A dignified, gracious-looking image with forefinger held up in the attitude of kingly command; and on that forefinger—what?
The Signet of the King!
The Ring of Empire!
It was unmistakable! Askurry must have found it in his fugitive brother's tent. He must have concealed it. Uncertain what part he meant to play in the end, he must have worn it on his person until the child—the true Heir-to-Empire——
The chiefs looked at each other furtively. There was a pause. Then suddenly an old, thin voice—the voice of the old mountain chief, who remembered Babar the brave—rose on the silence.
"God save the Heir-to-Empire!"
It gave the lead, and from every side rose the cry:
"God save the Heir-to-Empire!"
The child had slipped it onto his little forefinger.
Prince Askurry's face fell. He had not meant to rouse loyalty, but he was quick and clever, so he saw that it had been roused, and that now was not the time to try and stifle it. So his frown turned to a smile as he caught the child to him and rose, holding him in his arms.
"The rogue, my lords," he said lightly, "has forestalled me. I meant to place the ring upon his finger myself before you all, in token that he does in truth represent our King, but praise be to Heaven! he has saved me the task. Long live the Heir-to-Empire!"
But the nobles as they passed out of the assembly, and the people who heard the tale outside, said it was a strange happening that the innocent child should so claim his right. And cruel brother Kumran's party laid their heads together once more, and swore it was time to end Prince Askurry's foolish hesitation. They must get at the child somehow.
But by this time, if Prince Askurry had not quite made up his mind how he should treat Baby Akbar, he had quite settled that no one else—least of all cruel brother Kumran—should have anything to do with the child. So the little prince was carefully watched and guarded, rather to Foster-father's and Old Faithful's relief. Indeed, as time went on they almost forgot to watch themselves, being accustomed to see the sentry walking up and down before the entry to the narrow stairs that led up to the three rooms in the old bastion which were given them as lodgings. They were large, comfortable rooms, and the inner one was used by Foster-mother, Head-nurse and Baby Akbar, the outer one by the two men and the two boys, while the middle one, a great wide hall of a place, they used as a living room. It was lighter than the others, since it had slits of windows—without glass, of course—high up in the walls, and though these let the cold as well as the winter sunshine into the room, there was a roaring great fireplace, which kept the farther end of the hall nice and warm. And here on very frosty nights the women folk would drag their beds and sleep, while during the snowy days they would spread quilts on the floor, and Baby Akbar would have high jinks with Tumbu and Down, who were his constant playmates. Then, when he was tired, Roy would cradle his young master in his arms and sing to him. Not lullabies, for little Akbar's mind kept pace with his body, and every month saw him more and more of a boy and less and less of a baby.

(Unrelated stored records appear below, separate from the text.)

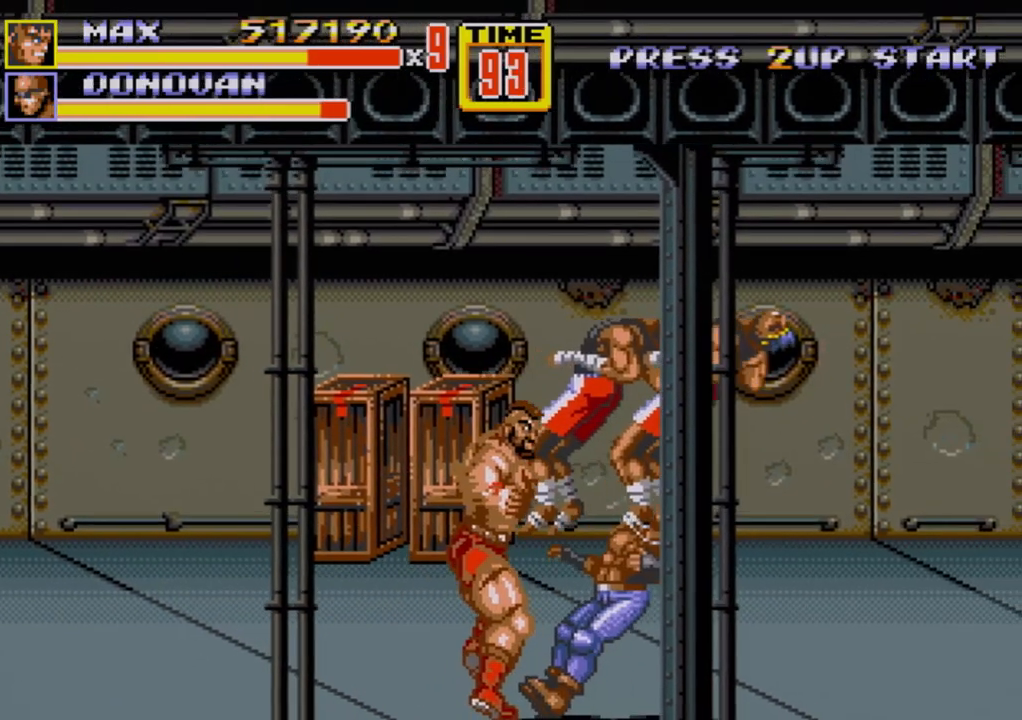
{"buttons": ["DPAD_UP", "DPAD_LEFT"], "events": [[483, "DPAD_LEFT", "down"], [483, "DPAD_UP", "down"]]}
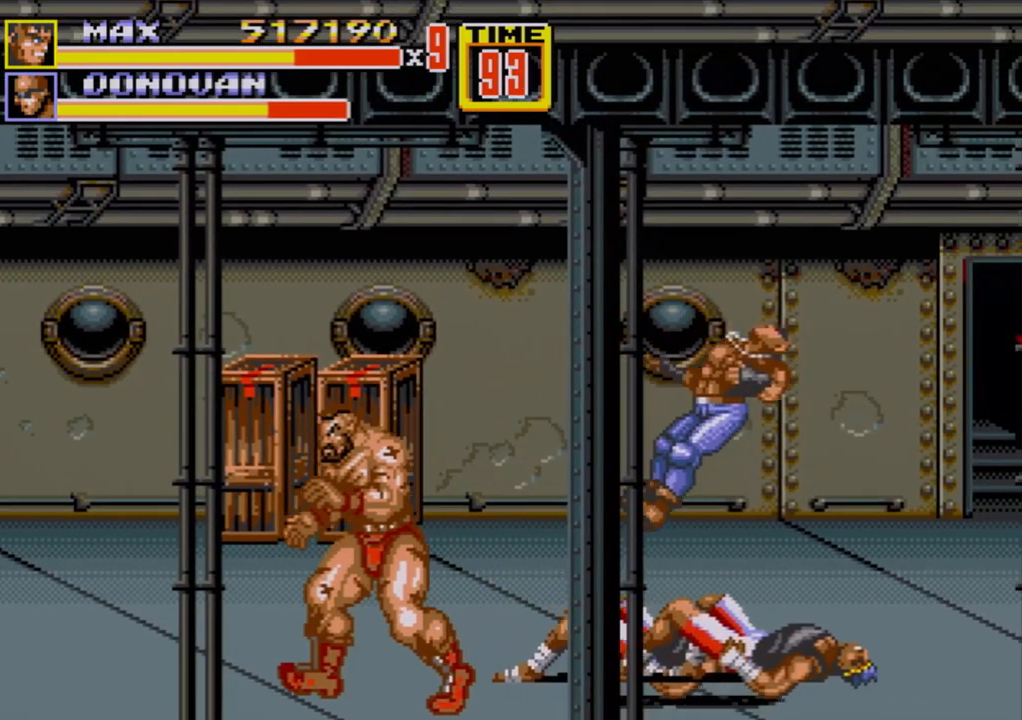
{"buttons": ["DPAD_UP", "DPAD_LEFT"], "events": []}
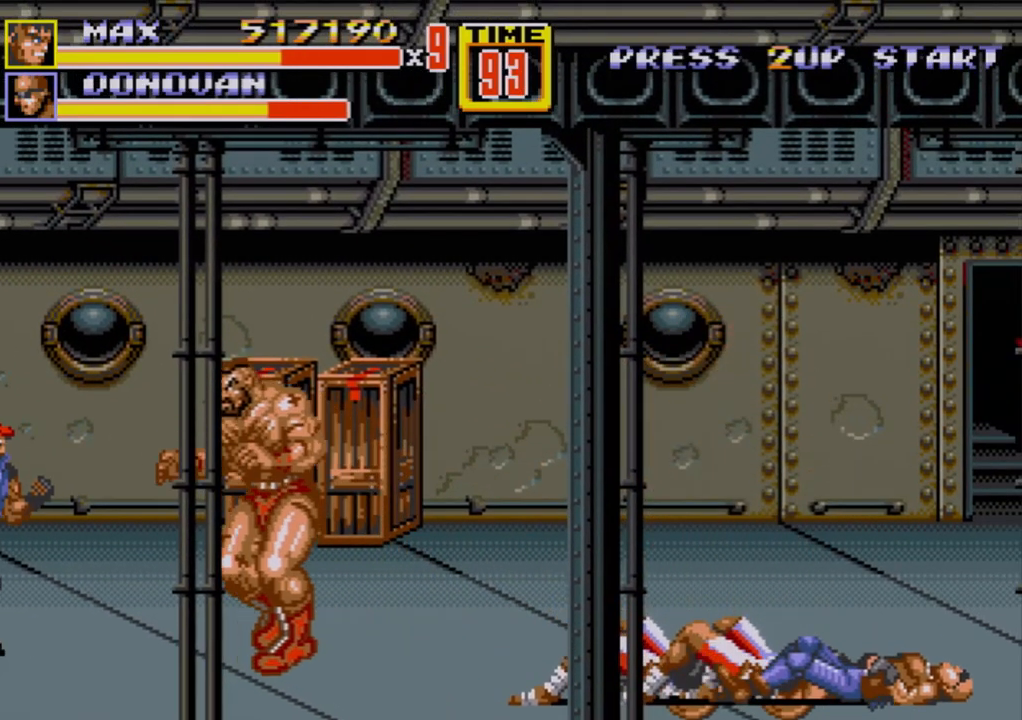
{"buttons": ["DPAD_UP", "DPAD_LEFT"], "events": []}
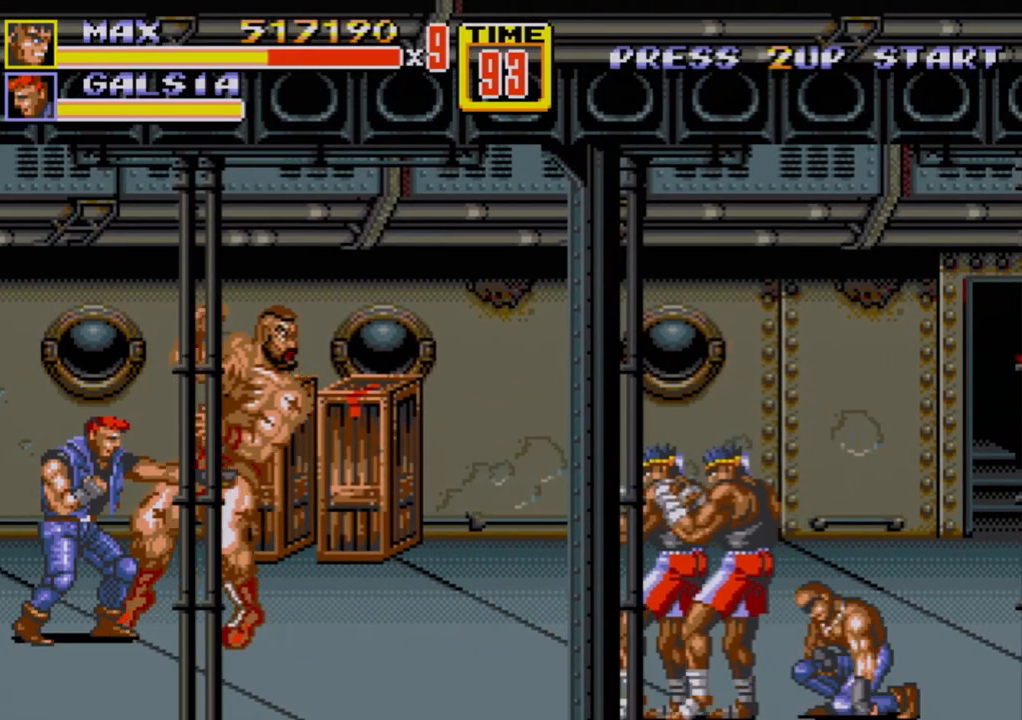
{"buttons": ["DPAD_DOWN", "DPAD_LEFT"], "events": [[317, "DPAD_UP", "up"], [433, "DPAD_DOWN", "down"]]}
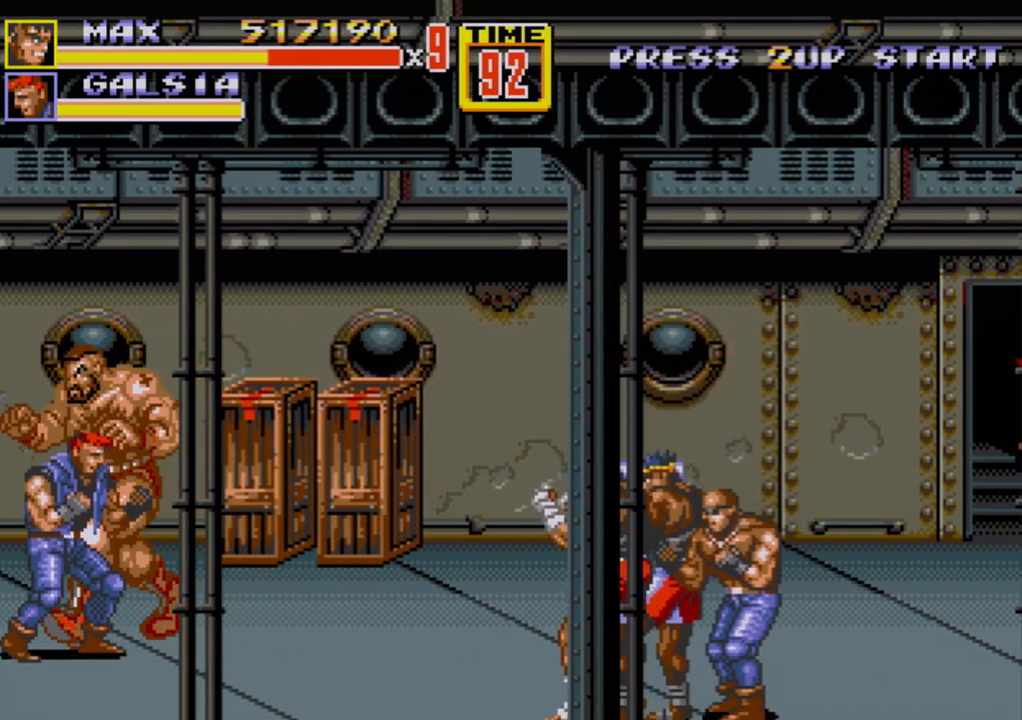
{"buttons": ["DPAD_DOWN", "DPAD_LEFT"], "events": [[150, "DPAD_DOWN", "up"], [383, "DPAD_DOWN", "down"]]}
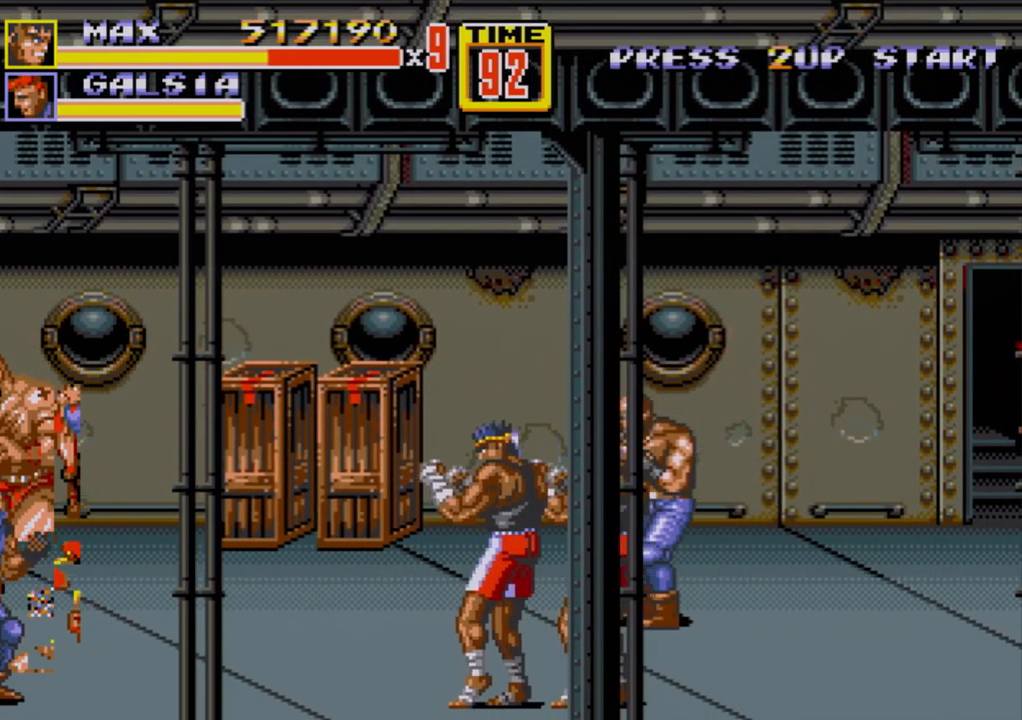
{"buttons": ["DPAD_UP", "DPAD_LEFT"], "events": [[67, "DPAD_LEFT", "up"], [150, "DPAD_DOWN", "up"], [150, "DPAD_LEFT", "down"], [167, "DPAD_UP", "down"]]}
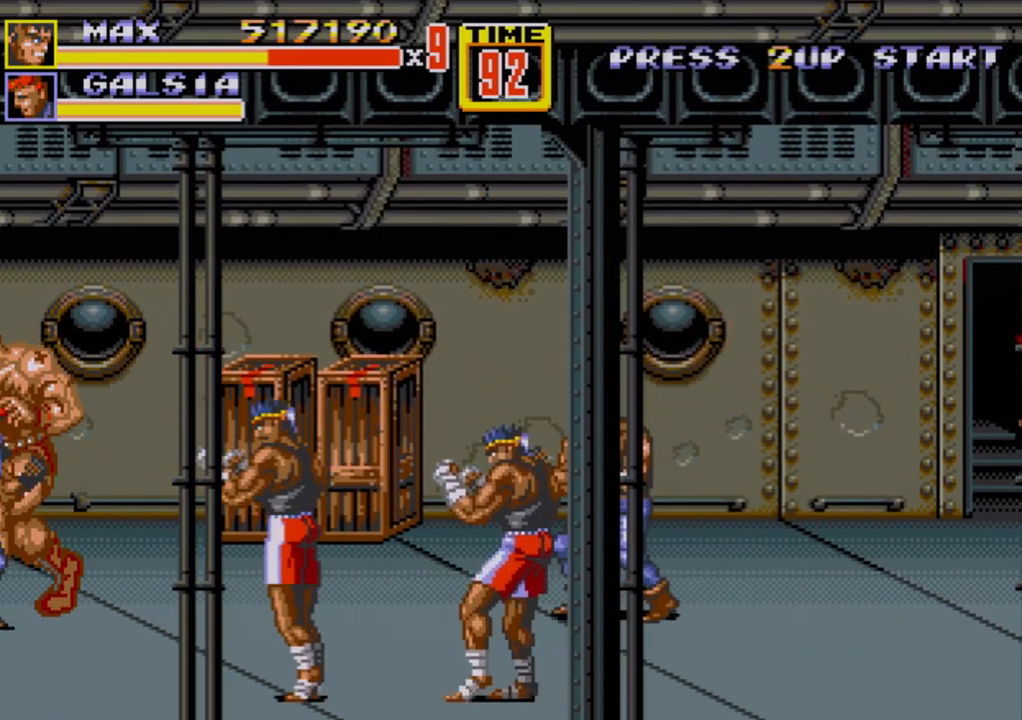
{"buttons": ["DPAD_UP", "DPAD_RIGHT"], "events": [[83, "DPAD_LEFT", "up"], [100, "DPAD_RIGHT", "down"]]}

"Tell me how Rājah Rasālu did this," or "Tell me how Rājah Rasālu did that," he would say; and so Roy's boyish voice would go over the old story of endless adventures, which has delighted so many Indian children for so many generations.
So time passed quite merrily until one night, when something dreadful happened. So dreadful that it will really require another chapter to describe it. But it was one night when Roy had been telling the little prince how "Rājah Rasālu's friends forsook him for fear." And as this is rather a nice story, it shall be told here.
"You know, great Kingly child," began Roy, "how Rājah Rasālu was born and how Rājah Rasālu set out into the world to seek for fortune, taking with him his dear horse, Baunwa-iraki, his parrot, Kilkila, who had lived with him since he was born, besides the Carpenter-lad and the Goldsmith-lad, who had sworn never to leave their young master. So he journeyed north to a lonely place, all set with sombre trees. And the night was dark, so he set a watch, and the goldsmith took the first, while the young prince slept by the Carpenter-lad, on a couch of clean, sweet leaves. And lest the heart of the prince should sink, they sang a cheering song:
"'Cradled till now on softest down,
Leaves are thy bed to-night;
Yet grieve not thou at fortune's frown,
Brave men heed not her slight.'
"And while they slept and the goldsmith watched, a snake slid out from the trees. 'Now, who are you?' quoth the Goldsmith-lad, 'who come to disturb his rest?' 'Lo! I have killed all living things that have ventured within ten miles of this my place of rest,' it hissed, 'and now I will slay you, too!' So they fought and fought, but the Goldsmith-lad he killed the snake in the end. Then he hid the body under his shield, lest the others might be afraid, and he roused from his rest the Carpenter-lad, to take his share of the watch, while he, in his turn, on the clean, sweet leaves lay down beside the prince. And while they slept, and the Carpenter watched, a dragon slid from the trees. 'Now, who are you?' quoth the Carpenter-lad, 'who come to disturb his rest?' 'Lo! I have killed all living things for twenty miles round this place; and I'll kill you, too,' it roared, 'and crack your bones to eat.' So they fought and fought and fought till he killed the dragon at last. Then he hid the body behind a bush lest the others should be afraid, and roused Rasālu from out his sleep to take his share of the watch; while he in turn by the Goldsmith-lad lay down to take his rest.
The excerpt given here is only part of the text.